I'll tell you what I don't like about every NAS I've ever seen out on the market: What do you do if the electronics glitch? Many use either linux or some oddball proprietary format, especially if there is any sort of raid. With an actual HTPC of some sort, you literally have files on a normally-formatted drive. You can backup, you can use normal file recovery tools, etc., in the event of a problem. Microsoft is unlikely to discontinue Windows (and NTFS-formatted drive usage), and Apple is unlikely to discontinue OSX (and HFS+-formatted drive usage), and recovery tools are readily available.

My personal choice, in your shows (particularly since you said you are a Mac household) would be to get a Mac Mini with a Thunderbolt-to-USB3 adapter and just start adding really big external hard drive. You can stream directly from iTunes to any Mac or iDevice on your network no problem... or if you don't like the built in tools, use Twonky or Plex or any of the alternative methods out there.

Personally, I simply hang external USB2 hard drives off my iMac and stream 720p to several AppleTV2's around the house, but not everyone likes that solution, particularly if you want to view full-quality blu-ray rips instead, but it is a very simple and easy solution. Backup is via Chronosync to another USB drive, no biggie. It's just a normal hard drive with a normal format connected to a normal Mac, so recovery possibilities are the same as any other normal drive... no funky formats or special electronics needed.


----------



## ja3hawk (Oct 13, 2011)

KalaniP said:


> I'll tell you what I don't like about every NAS I've ever seen out on the market: What do you do if the electronics glitch? Many use either linux or some oddball proprietary format, especially if there is any sort of raid. With an actual HTPC of some sort, you literally have files on a normally-formatted drive. You can backup, you can use normal file recovery tools, etc., in the event of a problem. Microsoft is unlikely to discontinue Windows (and NTFS-formatted drive usage), and Apple is unlikely to discontinue OSX (and HFS+-formatted drive usage), and recovery tools are readily available.

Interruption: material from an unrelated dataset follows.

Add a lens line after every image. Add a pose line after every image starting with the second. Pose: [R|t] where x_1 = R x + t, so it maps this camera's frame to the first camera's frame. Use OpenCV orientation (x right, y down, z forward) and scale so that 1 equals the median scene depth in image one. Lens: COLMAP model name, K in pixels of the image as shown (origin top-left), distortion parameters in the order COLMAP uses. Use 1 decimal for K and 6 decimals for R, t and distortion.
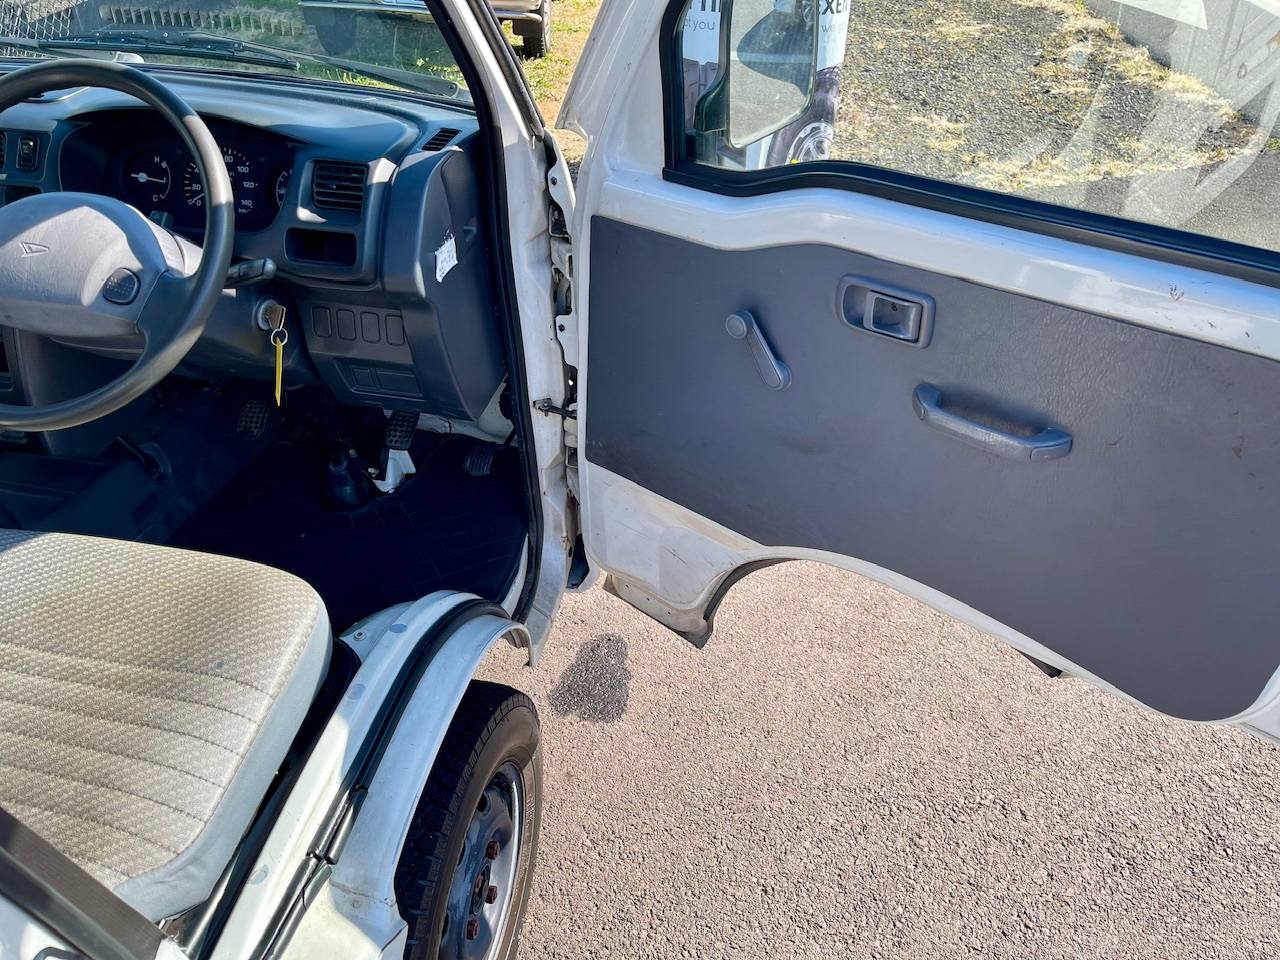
lens RADIAL K [[941.6, 0, 642.1], [0, 941.6, 472.0], [0, 0, 1]] dist [0.059446, -0.077212]
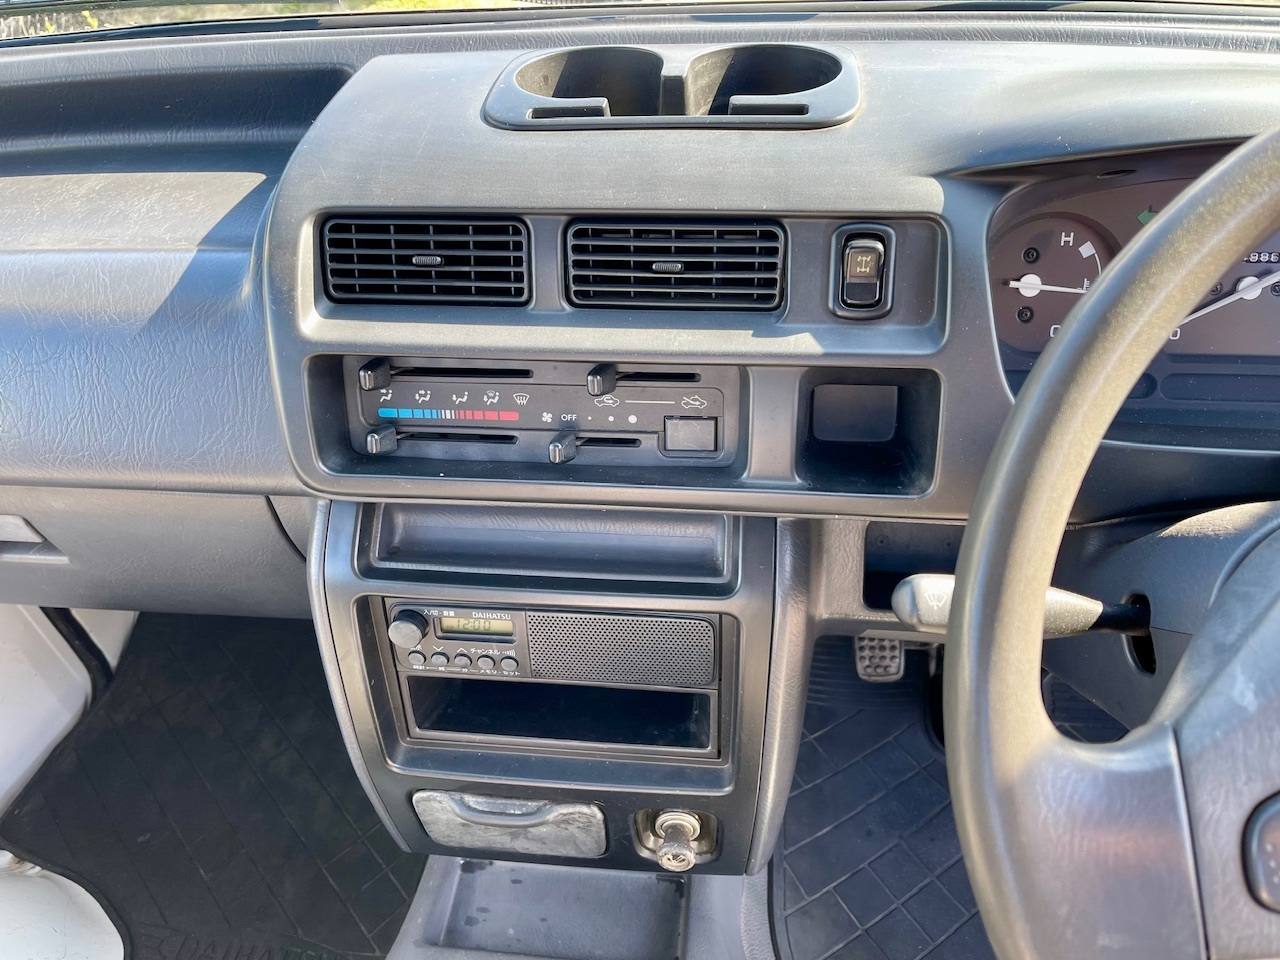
lens RADIAL K [[941.6, 0, 642.1], [0, 941.6, 472.0], [0, 0, 1]] dist [0.059446, -0.077212]
pose [[0.994371, -0.104815, 0.015474, -0.571883], [0.103020, 0.990609, 0.089896, -0.229010], [-0.024752, -0.087796, 0.995831, 0.472307]]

EXT3 and EXT4 are the common filesystems used on most NAS devices. These are a common standard. It may take a bit more effort to move these drives to another Linux system but its not hard by any means. If something happens to the electronics on the NAS, the drives could be pulled out and the array can be recovered on a linux system or another NAS... It's really down to personal preference. I don't like storing local media files on my htpc because it's a standalone hard drive that could fail. If one of the drives fail in my NAS, I'll just replace that one drive. It provides redundancy. Either way, we should be backing up our data :bigsmile:


----------



## KalaniP (Dec 17, 2008)

ja3hawk said:


> EXT3 and EXT4 are the common filesystems used on most NAS devices. These are a common standard. It may take a bit more effort to move these drives to another Linux system but its not hard by any means. If something happens to the electronics on the NAS, the drives could be pulled out and the array can be recovered on a linux system or another NAS... It's really down to personal preference. I don't like storing local media files on my htpc because it's a standalone hard drive that could fail. If one of the drives fail in my NAS, I'll just replace that one drive. It provides redundancy. Either way, we should be backing up our data :bigsmile:


Agreed.

That said, if you have a device with a hardware RAID (or a cool software raid, like a Drobo or similar), most I've seen tend to use non-standard raid setups, and recovery is nearly impossible.

Not quite as bad with simpler devices that use EXT3 and EXT4, I'll grant, but not as easy as normal HFS+/NTFS, either. (also, Macs can read EXT3, I believe, not sure about EXT4, and not sure if they can write, but that does help a little... maybe)


----------